Skip Lists Versus AVL Trees
| Feature | Skip List | AVL Tree |
|---|---|---|
| Balance | Randomized | Deterministic |
| Rotations | None | Required |
| Search | Expected O(log n) | O(log n) |
| Insert | Expected O(log n) | O(log n) |
| Delete | Expected O(log n) | O(log n) |
| Implementation | Simple | Moderate |
AVL trees provide stronger guarantees.
Skip lists provide simpler code.
Skip Lists Versus Red-Black Trees
| Feature | Skip List | Red-Black Tree |
|---|---|---|
| Balancing | Randomized | Color rules |
| Height maintenance | Automatic | Explicit |
| Worst-case guarantee | No | Yes |
| Concurrency | Excellent | More difficult |
| Code complexity | Lower | Higher |
Many engineers choose skip lists specifically because of implementation simplicity.
Skip Lists Versus B-Trees
| Feature | Skip List | B-Tree |
|---|---|---|
| Storage optimization | Moderate | Excellent |
| Memory usage | Higher | Lower |
| Disk access efficiency | Moderate | Excellent |
| Range scans | Good | Excellent |
| In-memory workloads | Excellent | Good |
B-trees dominate storage indexes.
Skip lists excel as in-memory structures.
Expected Complexity
With probability:
p = 0.5
expected height becomes:
O(log n)
Expected operations:
| Operation | Complexity |
|---|---|
| Search | O(log n) |
| Insert | O(log n) |
| Delete | O(log n) |
Space complexity:
O(n)
with a modest constant-factor overhead for additional pointers.
Common Mistakes
A common misconception is that skip lists are balanced trees. They are not trees at all. They are layered linked lists.

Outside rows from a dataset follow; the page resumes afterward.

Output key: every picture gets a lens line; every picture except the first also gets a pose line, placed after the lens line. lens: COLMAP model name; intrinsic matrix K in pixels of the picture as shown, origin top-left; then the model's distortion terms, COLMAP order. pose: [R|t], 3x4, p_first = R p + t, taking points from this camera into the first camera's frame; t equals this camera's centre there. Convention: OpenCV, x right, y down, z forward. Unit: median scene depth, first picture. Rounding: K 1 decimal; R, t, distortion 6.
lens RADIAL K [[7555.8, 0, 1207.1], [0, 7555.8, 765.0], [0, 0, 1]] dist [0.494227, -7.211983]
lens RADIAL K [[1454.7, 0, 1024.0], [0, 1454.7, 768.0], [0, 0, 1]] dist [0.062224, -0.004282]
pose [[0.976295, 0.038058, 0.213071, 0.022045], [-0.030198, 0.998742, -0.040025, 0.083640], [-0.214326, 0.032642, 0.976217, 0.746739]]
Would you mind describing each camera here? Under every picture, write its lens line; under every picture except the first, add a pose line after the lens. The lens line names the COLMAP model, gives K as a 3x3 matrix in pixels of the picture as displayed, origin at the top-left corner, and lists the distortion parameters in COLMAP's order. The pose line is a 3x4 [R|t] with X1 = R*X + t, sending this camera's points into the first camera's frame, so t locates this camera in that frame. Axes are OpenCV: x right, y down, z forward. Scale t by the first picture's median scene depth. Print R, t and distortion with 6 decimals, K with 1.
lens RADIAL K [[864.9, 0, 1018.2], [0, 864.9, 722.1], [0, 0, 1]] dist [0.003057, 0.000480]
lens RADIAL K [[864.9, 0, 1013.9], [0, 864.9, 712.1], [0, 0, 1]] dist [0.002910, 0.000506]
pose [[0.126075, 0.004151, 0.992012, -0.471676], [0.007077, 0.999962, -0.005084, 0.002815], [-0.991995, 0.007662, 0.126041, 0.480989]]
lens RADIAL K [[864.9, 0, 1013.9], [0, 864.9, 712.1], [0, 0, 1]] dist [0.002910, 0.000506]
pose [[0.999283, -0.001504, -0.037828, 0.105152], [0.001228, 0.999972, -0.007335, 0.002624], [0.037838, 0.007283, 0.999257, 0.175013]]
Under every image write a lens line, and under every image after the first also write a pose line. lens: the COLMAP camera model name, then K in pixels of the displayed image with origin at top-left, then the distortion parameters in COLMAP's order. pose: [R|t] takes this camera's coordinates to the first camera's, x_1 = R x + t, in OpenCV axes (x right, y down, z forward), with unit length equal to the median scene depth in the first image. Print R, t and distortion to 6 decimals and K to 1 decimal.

Another mistake is expecting strict worst-case guarantees. Skip lists provide expected performance through probability rather than deterministic balancing.
A third mistake is using poor random-number generation. The level distribution directly affects performance.
Finally, some implementations choose a maximum level that is too small. The upper levels must be large enough to support the expected collection size.
Takeaway
Skip lists achieve expected logarithmic performance through probabilistic layering rather than explicit balancing. By augmenting a sorted linked list with progressively sparser shortcut levels, they create a structure that behaves similarly to a balanced search tree while remaining conceptually simple. Their ease of implementation, strong practical performance, and suitability for concurrent environments have made them a popular alternative to traditional balanced trees in modern systems software.